The OOC has implemented this GPS monitoring system as a means of maintaining safety during the COVID-19 pandemic. If journalists do not comply with the tracking regime, their Olympic access passes will be revoked.

Before a board meeting to discuss the Games, Hashimoto said, “To make sure that people don’t go to places other than the places where they are registered to go, we will use GPS to strictly manage their behaviour”

The GPS monitoring will be conducted through tracking the phones of media personnel and Olympic organisers will be instructing them to keep the positioning function on and save the data. This data will be provided to organisers if required.
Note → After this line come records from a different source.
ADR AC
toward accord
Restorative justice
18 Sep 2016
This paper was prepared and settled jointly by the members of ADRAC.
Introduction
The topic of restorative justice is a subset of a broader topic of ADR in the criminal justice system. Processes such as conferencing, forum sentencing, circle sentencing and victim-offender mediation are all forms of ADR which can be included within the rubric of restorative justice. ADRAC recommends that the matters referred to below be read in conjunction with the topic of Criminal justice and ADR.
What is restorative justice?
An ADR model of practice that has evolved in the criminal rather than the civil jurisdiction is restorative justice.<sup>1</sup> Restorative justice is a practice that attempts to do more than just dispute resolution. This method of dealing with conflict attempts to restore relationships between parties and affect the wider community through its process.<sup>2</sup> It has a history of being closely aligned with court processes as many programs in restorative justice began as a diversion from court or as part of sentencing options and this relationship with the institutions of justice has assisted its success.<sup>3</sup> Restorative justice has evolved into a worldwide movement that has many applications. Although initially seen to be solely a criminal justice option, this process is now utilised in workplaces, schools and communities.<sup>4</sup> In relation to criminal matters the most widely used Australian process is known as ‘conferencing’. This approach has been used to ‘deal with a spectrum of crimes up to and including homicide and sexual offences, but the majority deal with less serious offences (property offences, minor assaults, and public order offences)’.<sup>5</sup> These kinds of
The CEO of the Games, Toshiro Muto said, “We think this is an acceptable restriction given the current COVID situation…this is not relevant to the freedom of the press.” These restrictions only apply to overseas journalists, not domestic journalists. The GPS monitoring will be in place for the first 14 days of the Olympic Games, which will run from July 23 to August 8.

The IFJ said: “The implementation of such precaution denies journalists their right to privacy and limits the freedom of the press. The IFJ urges the Olympic Organising Committee to repeal this regulation and discuss alternative ways of maintaining the safety of all attendees with journalists and their unions.”